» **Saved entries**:

+ + + + +

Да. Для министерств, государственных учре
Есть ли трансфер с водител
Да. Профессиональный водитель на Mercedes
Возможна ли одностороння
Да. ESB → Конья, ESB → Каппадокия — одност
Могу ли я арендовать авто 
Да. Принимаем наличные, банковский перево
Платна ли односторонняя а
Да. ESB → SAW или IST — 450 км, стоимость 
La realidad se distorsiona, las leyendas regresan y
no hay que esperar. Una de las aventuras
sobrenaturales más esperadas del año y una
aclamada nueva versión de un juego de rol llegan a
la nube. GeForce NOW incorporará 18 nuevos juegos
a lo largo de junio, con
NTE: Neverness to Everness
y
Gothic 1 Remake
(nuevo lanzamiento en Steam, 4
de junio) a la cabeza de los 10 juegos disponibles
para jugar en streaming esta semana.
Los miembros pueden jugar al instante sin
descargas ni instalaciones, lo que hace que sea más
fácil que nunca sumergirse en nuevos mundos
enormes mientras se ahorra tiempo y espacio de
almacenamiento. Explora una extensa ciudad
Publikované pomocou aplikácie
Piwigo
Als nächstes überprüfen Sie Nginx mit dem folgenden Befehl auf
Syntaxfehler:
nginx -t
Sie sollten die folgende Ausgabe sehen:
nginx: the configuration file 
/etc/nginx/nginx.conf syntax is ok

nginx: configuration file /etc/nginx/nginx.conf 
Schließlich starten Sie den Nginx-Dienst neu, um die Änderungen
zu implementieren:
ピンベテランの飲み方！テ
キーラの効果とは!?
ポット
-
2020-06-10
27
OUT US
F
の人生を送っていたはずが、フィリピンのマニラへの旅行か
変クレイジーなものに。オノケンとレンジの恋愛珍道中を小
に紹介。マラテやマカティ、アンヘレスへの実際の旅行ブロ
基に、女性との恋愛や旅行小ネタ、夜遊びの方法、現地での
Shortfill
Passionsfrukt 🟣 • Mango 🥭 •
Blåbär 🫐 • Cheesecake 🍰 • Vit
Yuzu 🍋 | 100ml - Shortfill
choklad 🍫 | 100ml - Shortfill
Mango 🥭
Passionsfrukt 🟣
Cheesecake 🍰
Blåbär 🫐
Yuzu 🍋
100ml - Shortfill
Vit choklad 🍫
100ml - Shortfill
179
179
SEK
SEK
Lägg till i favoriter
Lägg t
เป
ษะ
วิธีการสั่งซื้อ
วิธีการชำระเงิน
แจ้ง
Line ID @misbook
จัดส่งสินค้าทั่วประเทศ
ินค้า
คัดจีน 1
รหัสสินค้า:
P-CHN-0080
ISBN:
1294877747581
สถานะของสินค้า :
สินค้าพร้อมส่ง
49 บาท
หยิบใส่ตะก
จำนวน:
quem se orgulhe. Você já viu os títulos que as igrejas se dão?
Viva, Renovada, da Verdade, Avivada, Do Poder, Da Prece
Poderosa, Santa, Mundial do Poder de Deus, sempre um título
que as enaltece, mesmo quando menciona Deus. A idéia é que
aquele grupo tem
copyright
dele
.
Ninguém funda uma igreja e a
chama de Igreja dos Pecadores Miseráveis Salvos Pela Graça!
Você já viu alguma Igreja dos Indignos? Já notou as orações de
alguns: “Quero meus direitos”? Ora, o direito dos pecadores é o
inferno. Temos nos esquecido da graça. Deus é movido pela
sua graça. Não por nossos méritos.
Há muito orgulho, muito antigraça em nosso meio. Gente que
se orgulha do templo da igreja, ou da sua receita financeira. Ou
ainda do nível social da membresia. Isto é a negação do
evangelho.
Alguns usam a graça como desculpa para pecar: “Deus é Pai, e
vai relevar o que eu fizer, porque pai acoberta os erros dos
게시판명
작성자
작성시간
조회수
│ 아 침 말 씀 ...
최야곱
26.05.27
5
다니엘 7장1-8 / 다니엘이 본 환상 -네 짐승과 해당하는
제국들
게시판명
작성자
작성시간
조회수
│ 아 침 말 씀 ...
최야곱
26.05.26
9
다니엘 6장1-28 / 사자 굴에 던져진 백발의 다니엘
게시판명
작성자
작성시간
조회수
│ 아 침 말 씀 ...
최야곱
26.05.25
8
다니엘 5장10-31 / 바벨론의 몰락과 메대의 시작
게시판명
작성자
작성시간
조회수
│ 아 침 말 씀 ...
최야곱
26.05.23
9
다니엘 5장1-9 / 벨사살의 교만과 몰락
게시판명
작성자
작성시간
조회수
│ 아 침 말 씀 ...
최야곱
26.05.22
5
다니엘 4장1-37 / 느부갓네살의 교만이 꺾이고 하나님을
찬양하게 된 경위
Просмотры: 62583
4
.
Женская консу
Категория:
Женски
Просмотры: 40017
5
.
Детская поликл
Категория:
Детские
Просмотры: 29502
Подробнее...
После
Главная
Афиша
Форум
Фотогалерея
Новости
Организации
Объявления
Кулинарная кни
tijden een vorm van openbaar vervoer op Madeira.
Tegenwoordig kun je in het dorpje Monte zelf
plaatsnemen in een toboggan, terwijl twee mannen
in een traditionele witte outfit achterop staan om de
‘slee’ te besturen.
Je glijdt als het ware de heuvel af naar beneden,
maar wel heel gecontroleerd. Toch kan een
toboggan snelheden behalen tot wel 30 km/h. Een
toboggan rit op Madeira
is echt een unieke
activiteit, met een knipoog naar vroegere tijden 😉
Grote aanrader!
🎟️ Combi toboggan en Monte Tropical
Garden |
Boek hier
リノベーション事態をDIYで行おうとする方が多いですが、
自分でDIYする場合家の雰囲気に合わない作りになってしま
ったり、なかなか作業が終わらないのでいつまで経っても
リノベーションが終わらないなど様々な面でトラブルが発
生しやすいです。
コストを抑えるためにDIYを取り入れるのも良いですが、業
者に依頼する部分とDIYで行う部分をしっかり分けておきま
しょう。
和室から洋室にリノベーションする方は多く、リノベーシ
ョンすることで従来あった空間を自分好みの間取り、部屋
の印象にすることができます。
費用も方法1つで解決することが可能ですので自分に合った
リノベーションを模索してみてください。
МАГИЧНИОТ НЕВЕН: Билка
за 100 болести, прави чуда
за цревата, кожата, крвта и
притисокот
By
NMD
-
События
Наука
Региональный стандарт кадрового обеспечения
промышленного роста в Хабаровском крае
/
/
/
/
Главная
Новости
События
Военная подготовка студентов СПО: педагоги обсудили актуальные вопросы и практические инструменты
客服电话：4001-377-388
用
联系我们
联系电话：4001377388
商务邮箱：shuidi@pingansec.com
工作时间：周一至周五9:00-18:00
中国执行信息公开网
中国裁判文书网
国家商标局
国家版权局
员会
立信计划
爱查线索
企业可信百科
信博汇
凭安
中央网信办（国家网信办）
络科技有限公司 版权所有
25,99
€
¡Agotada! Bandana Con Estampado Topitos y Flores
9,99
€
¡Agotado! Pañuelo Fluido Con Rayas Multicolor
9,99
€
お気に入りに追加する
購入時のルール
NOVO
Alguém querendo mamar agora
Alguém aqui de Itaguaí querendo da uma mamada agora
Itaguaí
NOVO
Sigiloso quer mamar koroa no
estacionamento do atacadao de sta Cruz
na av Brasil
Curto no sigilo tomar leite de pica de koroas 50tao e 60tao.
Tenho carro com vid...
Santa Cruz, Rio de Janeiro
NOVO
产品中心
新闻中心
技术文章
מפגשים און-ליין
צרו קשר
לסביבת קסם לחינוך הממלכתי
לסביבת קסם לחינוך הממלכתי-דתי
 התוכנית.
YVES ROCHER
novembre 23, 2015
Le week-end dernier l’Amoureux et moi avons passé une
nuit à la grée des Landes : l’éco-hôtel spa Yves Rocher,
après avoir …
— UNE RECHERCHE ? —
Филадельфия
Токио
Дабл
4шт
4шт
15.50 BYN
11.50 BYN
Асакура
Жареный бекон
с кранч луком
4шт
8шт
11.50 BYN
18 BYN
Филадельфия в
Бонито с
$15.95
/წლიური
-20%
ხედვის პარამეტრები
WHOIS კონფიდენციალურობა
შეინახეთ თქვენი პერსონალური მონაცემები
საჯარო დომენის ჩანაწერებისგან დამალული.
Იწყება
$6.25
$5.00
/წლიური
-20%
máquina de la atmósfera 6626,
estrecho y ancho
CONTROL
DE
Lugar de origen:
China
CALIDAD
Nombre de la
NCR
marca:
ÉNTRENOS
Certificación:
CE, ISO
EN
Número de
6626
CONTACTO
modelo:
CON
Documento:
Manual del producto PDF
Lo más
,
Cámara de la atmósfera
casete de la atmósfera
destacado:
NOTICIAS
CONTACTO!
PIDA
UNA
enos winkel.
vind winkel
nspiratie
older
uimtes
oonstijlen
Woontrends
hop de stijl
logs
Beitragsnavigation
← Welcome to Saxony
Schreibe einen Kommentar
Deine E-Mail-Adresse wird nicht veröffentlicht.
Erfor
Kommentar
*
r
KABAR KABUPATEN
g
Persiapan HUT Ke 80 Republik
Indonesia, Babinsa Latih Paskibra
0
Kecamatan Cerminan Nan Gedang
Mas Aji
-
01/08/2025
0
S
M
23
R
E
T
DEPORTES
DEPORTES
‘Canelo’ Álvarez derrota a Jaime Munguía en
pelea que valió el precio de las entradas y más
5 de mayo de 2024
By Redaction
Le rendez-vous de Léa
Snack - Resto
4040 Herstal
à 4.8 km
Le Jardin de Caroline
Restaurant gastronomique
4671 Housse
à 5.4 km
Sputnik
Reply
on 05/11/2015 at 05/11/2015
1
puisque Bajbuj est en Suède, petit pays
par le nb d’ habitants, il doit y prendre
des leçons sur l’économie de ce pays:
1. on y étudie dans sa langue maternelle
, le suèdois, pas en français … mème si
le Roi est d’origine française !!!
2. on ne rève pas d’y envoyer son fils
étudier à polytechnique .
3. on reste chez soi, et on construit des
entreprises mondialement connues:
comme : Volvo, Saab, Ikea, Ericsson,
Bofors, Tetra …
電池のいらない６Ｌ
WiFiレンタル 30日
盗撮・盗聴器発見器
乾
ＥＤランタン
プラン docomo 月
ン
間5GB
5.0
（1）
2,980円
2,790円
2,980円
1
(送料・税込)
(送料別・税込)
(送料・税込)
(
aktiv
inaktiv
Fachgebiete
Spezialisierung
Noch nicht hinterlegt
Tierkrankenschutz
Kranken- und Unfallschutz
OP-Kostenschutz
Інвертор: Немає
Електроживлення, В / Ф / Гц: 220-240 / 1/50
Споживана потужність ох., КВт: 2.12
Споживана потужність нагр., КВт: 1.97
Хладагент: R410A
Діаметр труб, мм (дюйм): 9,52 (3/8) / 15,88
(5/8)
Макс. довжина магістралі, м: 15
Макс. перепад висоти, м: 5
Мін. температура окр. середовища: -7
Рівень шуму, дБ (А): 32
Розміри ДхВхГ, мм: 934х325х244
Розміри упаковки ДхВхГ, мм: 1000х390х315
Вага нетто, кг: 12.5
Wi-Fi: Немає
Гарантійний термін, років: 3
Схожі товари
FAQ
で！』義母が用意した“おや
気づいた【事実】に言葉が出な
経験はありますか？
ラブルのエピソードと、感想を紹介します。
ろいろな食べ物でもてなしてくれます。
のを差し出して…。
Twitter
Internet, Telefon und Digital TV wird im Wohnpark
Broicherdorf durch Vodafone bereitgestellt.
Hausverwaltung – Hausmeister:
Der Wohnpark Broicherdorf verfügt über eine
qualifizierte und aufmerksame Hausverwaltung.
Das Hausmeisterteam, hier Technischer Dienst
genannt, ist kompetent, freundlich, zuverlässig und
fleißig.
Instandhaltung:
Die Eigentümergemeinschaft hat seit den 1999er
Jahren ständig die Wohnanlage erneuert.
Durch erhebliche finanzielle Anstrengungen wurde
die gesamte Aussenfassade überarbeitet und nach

+ + + + +

Go line by line through the data, copying each one that contains the word "mamar".

» **COMPLETED EXERCISE**:
Alguém querendo mamar agora
Sigiloso quer mamar koroa no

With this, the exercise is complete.